Figure 1

a) UniProt complete proteome and RefSeq NP entries were mapped to NCBI Entrez Gene identifiers and merged to create the target proteome set. 18,931 proteins were common between the two curated versions while 198 and 1,386 proteins were exclusively found in RefSeq and UniProt, respectively.
b) Mapping the human proteome was carried out in three-phases. In phase I, datasets were integrated from existing proteomic databases that host human protein data. Customized Perl scripts were used to parse the downloaded datasets and data inclusion criteria were followed. Filtered protein identifications were mapped to the target proteome and the resulting annotations were clustered for 19,552 unique proteins.
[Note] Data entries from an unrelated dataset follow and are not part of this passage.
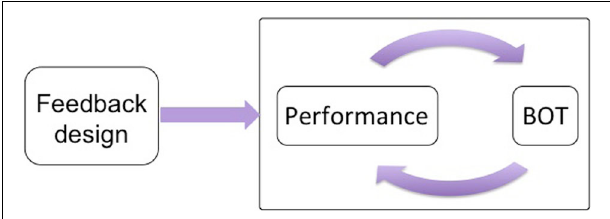
FIGURE 3 | Model diagram for effect of feedback design. Feedback bias can affect the interaction between BCI-performance and BOT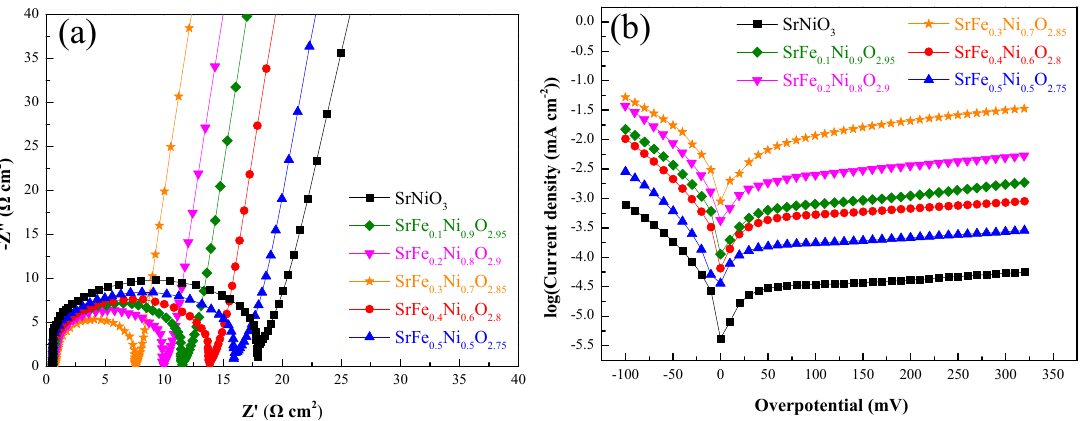
Figure 14. Electrochemical Impedance Spectroscopy (EIS) ( a ) and Tafel curves ( b ) of SrFe x Ni 1 − x O 3 − δ . Table 5. Parameters of SrFe x Ni 1 − x O 3 − δ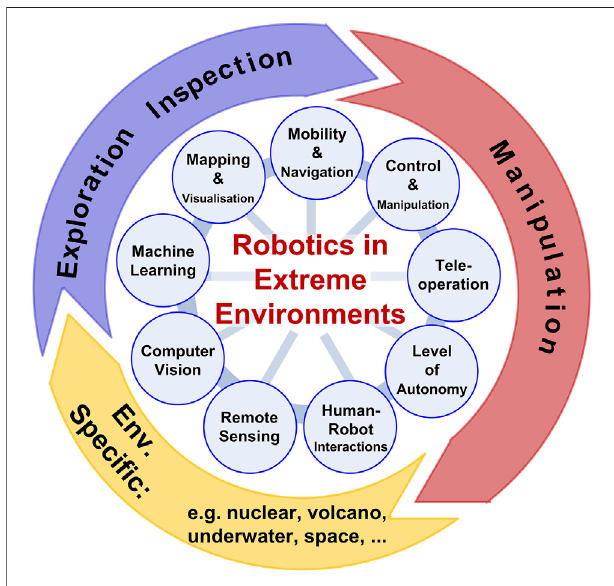
FIGURE 1 | Overview of research topics and challenges for Robotics in Extreme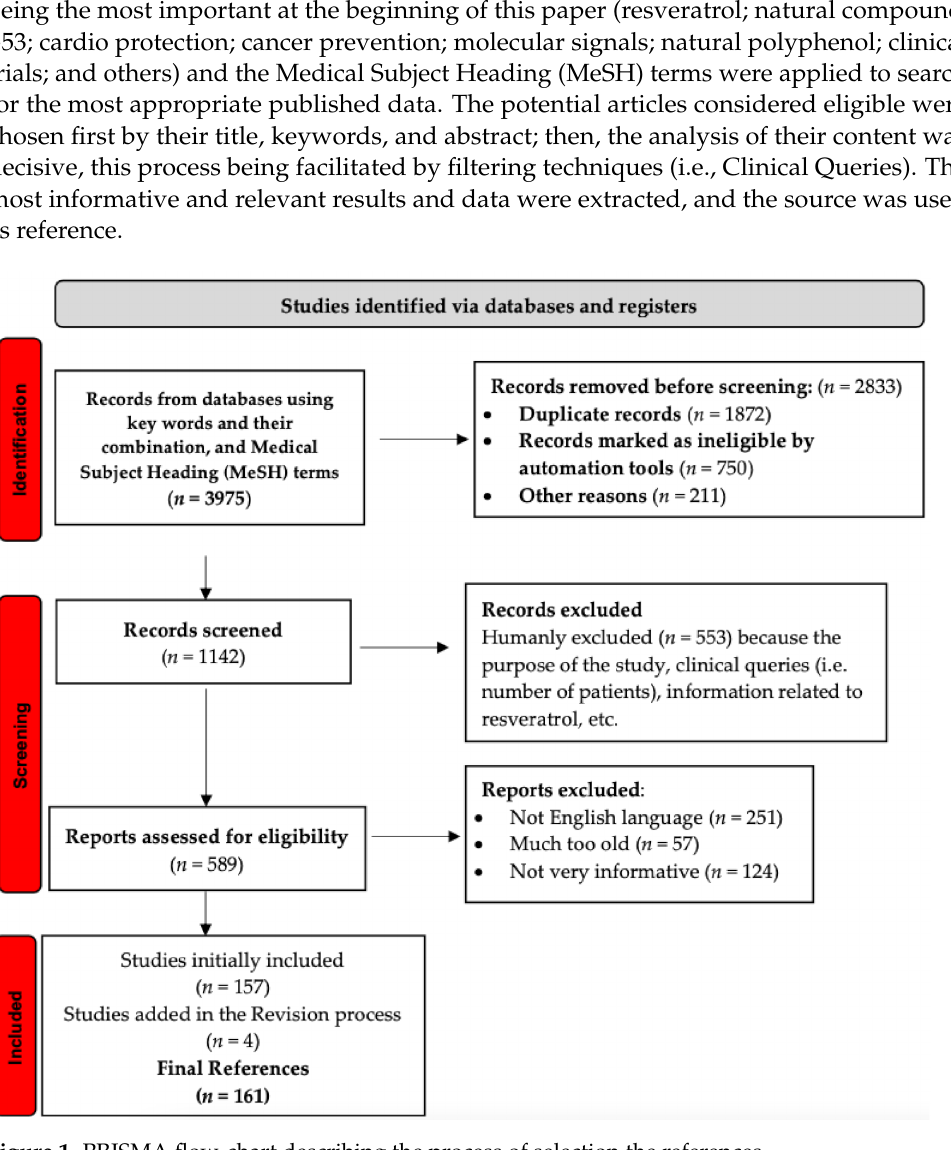
Figure 1. PRISMA flow-chart describing the process of selection the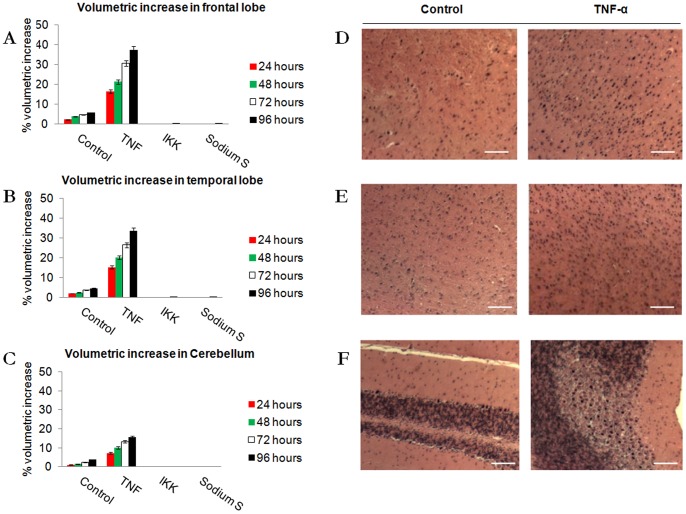
Quantification of inflammation induced by TNF-α.Tissue inflammation in Control (Ctrl), 10 ng/ml TNF-α (TNF), TNF-α with IKK Inhibitor (IKK), and TNF-α with sodium salicylate samples (Sodium S). A–C: Measurements at 24, 48, 72 and 96 hour periods in A: frontal lobe, B: temporal region, and C: cerebellum. Data is significant after 24 hours of stimulation. Results are presented as a percentage increase of original value (F = 816.22; p<0.001; df = 3,96). D–F: Confirmation of inflammation with hematoxylin and eosin (H&E) stain. Tissue stimulated with TNF-α 10 ng/ml in frontal lobe (D), temporal region (E) and cerebellum (F). Calibration bars are 50 µm.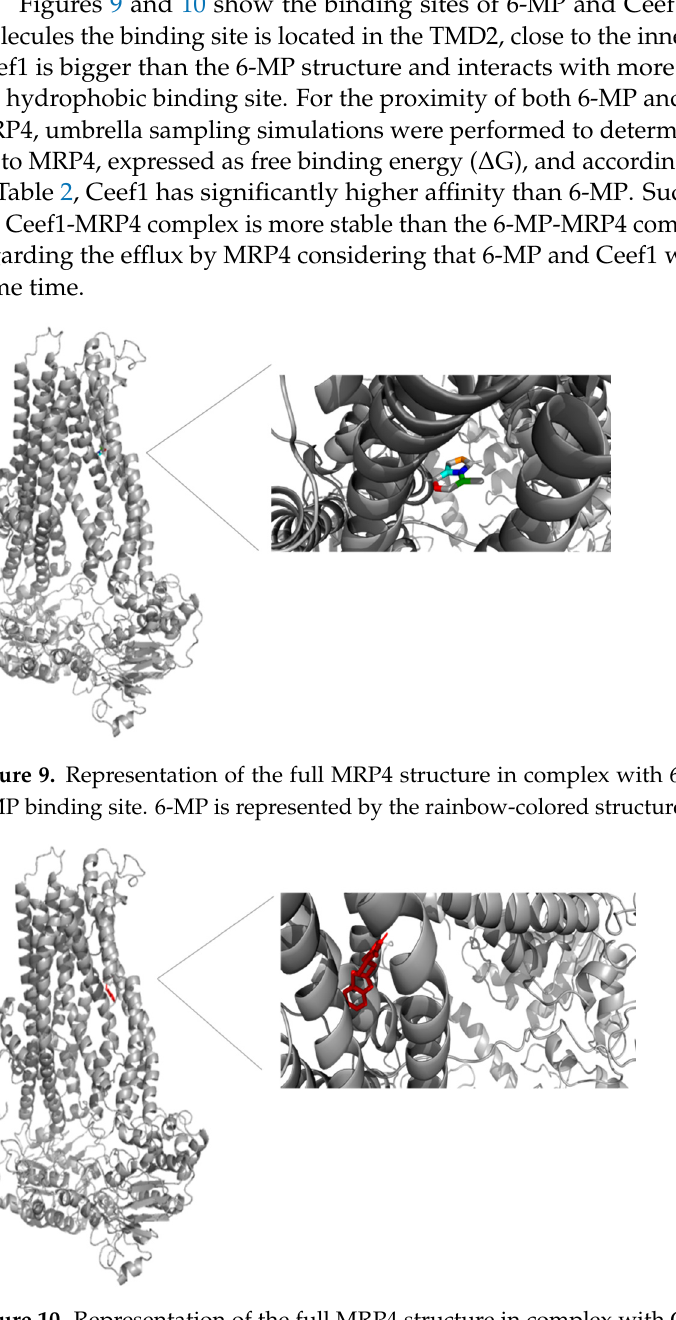
Figure 10. Representation of the full MRP4 structure in complex with Ceef1, and a close up to the 6-MP binding site. Ceef1 is represented by the red structure.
In phase II, mRNA expression and TM domain were examined for 963 genes that were not identified at the protein level in Phase I. Tissues in which these genes are expressed were identified. Nearly 80 published proteomic studies (Supplementary Table 1) that use tissues/sample in which these genes are expressed were collated and integrated. All protein identifications from the proteomic studies that could be mapped to the target proteome resulted in 14,526 unique proteins, 149 of them were not detected in phase I. In phase III, manual curation of the scientific literature was performed for the remnant 814 genes that could not be identified at the protein level. An additional 15 proteins was collected in phase III. However, 799 genes could not be identified at the protein level by the three-phase approach. mRNA expression profiles and gene status were examined for these 799 genes to provide possible cluse on their proteincoding potentials. Protein data from the three phases were assembled to map the human proteome. The assembled data encompasses 19,712 unique proteins and is freely accessible through Human Proteome Browser (http://www.humanproteomebrowser.info). CRCDB – colorectal cancer database.

Figure 1: Three phase approach to map the human proteome.